I started as a Researcher for the Centre for Social Justice just over two months ago and since then the Foundation team have put me in contact with several charities which exist to support those facing hardship in its various forms, and particularly those using mental wellbeing to do this. Having recently embarked on a project investigating the causes of the rise in mental health problems and what can be done to prevent them, input from the frontline is imperative in the initial phases of research. Last week I met with charities focused on both mental wellbeing and community cohesion across the North West and Yorkshire and I witnessed the power of the third sector in working to prevent and respond to mental health problems daily.  

On Tuesday we travelled to Ellesmere Port, near Chester, where we spoke with HealthBox CIC, a social enterprise working alongside three charities in the area to holistically support families and enhance the wellbeing of residents. We heard how they offer various services to prevent issues experienced by their service users becoming something more serious through creative wellbeing activities. We heard how family breakdown, social media, and trauma lead to mental health issues.

In Stockport we spoke to New Beginnings, a charity aiming to help those stuck in the child protection system, most likely having experienced trauma themselves. We were privileged enough to sit in on a session for mother’s who have been on the charity’s 24-week trauma and attachment programme which helps them break the cycle through 1:1 sessions, group work and through helping them interpret what they’re told by statutory services. This session was post-programme and demonstrated the charity’s continued commitment to their service users, with at least half of the group expressing how they would not feel empowered without support from New Beginnings.

On Thursday we travelled between Doncaster and Sheffield, visiting two charities focusing on different areas of wellbeing, but both aiming to enhance the lives of those they support. The first charity, Edlington Community Organisation (ECO), based in Edlington, Doncaster, provided extensive services to the local community, including daily activities, volunteering, and a food bank. We heard from the only two employees how they regularly work 60 hours a week because they can’t secure long-term funding to employ others, but simultaneously are requested by the community to extend their services.
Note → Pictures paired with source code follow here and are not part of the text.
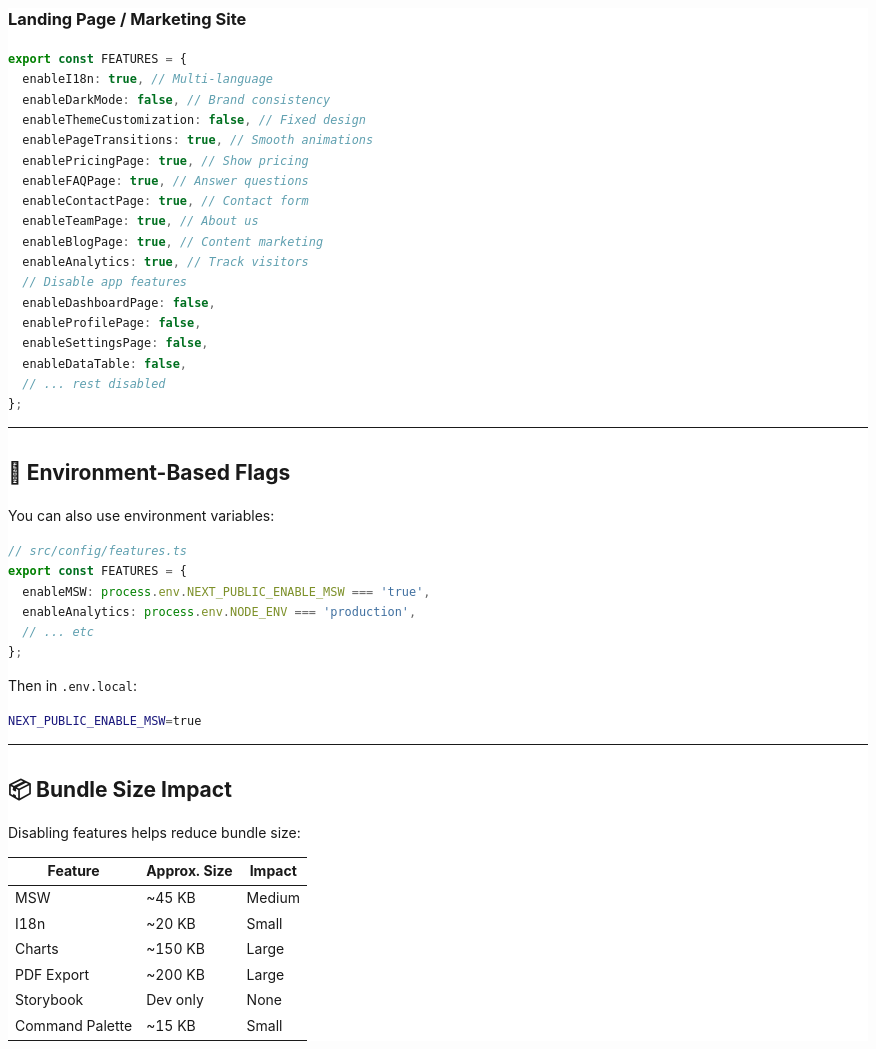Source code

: ### **Landing Page / Marketing Site**

```typescript
export const FEATURES = {
  enableI18n: true, // Multi-language
  enableDarkMode: false, // Brand consistency
  enableThemeCustomization: false, // Fixed design
  enablePageTransitions: true, // Smooth animations
  enablePricingPage: true, // Show pricing
  enableFAQPage: true, // Answer questions
  enableContactPage: true, // Contact form
  enableTeamPage: true, // About us
  enableBlogPage: true, // Content marketing
  enableAnalytics: true, // Track visitors
  // Disable app features
  enableDashboardPage: false,
  enableProfilePage: false,
  enableSettingsPage: false,
  enableDataTable: false,
  // ... rest disabled
};
```

---

## 🚀 Environment-Based Flags

You can also use environment variables:

```typescript
// src/config/features.ts
export const FEATURES = {
  enableMSW: process.env.NEXT_PUBLIC_ENABLE_MSW === 'true',
  enableAnalytics: process.env.NODE_ENV === 'production',
  // ... etc
};
```

Then in `.env.local`:

```bash
NEXT_PUBLIC_ENABLE_MSW=true
```

---

## 📦 Bundle Size Impact

Disabling features helps reduce bundle size:

| Feature         | Approx. Size | Impact |
| --------------- | ------------ | ------ |
| MSW             | ~45 KB       | Medium |
| I18n            | ~20 KB       | Small  |
| Charts          | ~150 KB      | Large  |
| PDF Export      | ~200 KB      | Large  |
| Storybook       | Dev only     | None   |
| Command Palette | ~15 KB       | Small  |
When people seek help from their GP for mental health, the waiting lists are so long that ECO can resolve their issue by the time they’re offered statutory support. We also heard how mental health issues have risen in line with increased isolation.

Following this visit, we travelled to Sheffield, where we met with Golddigger Trust, who equip children and young people with skills necessary to lead a positive life. We heard that there is a need for more wellbeing support as the narrative is currently around a clinical framework within the realm of mental health. We learned that many young people are increasingly being told that mental health is either diagnosable or not, but in reality, there’s a spectrum where most people experience varying levels of anxiety and depression. We heard how diagnosis can lead to young people seeing their problems as curable, or fixable, when in fact, life is difficult and learning to manage normal life stresses is important for wellbeing and leading a positive life.

These four charities, their impressive leaders and their service users have left me with a lot to reflect on and quite frankly, but positively, more questions. With contention over the reasons for the rise in mental health problems, it is no wonder there are obstacles in attempting to prevent issues. Is it caused by isolation? Is it social media? Is it trauma? Is it family breakdown? Is it overinterpreting normal life stresses?

The CSJF is vital in accessing those who are best suited to answering these questions and the next few months will undoubtedly lead to more discussion, and hopefully, answers, no matter how convoluted they may be.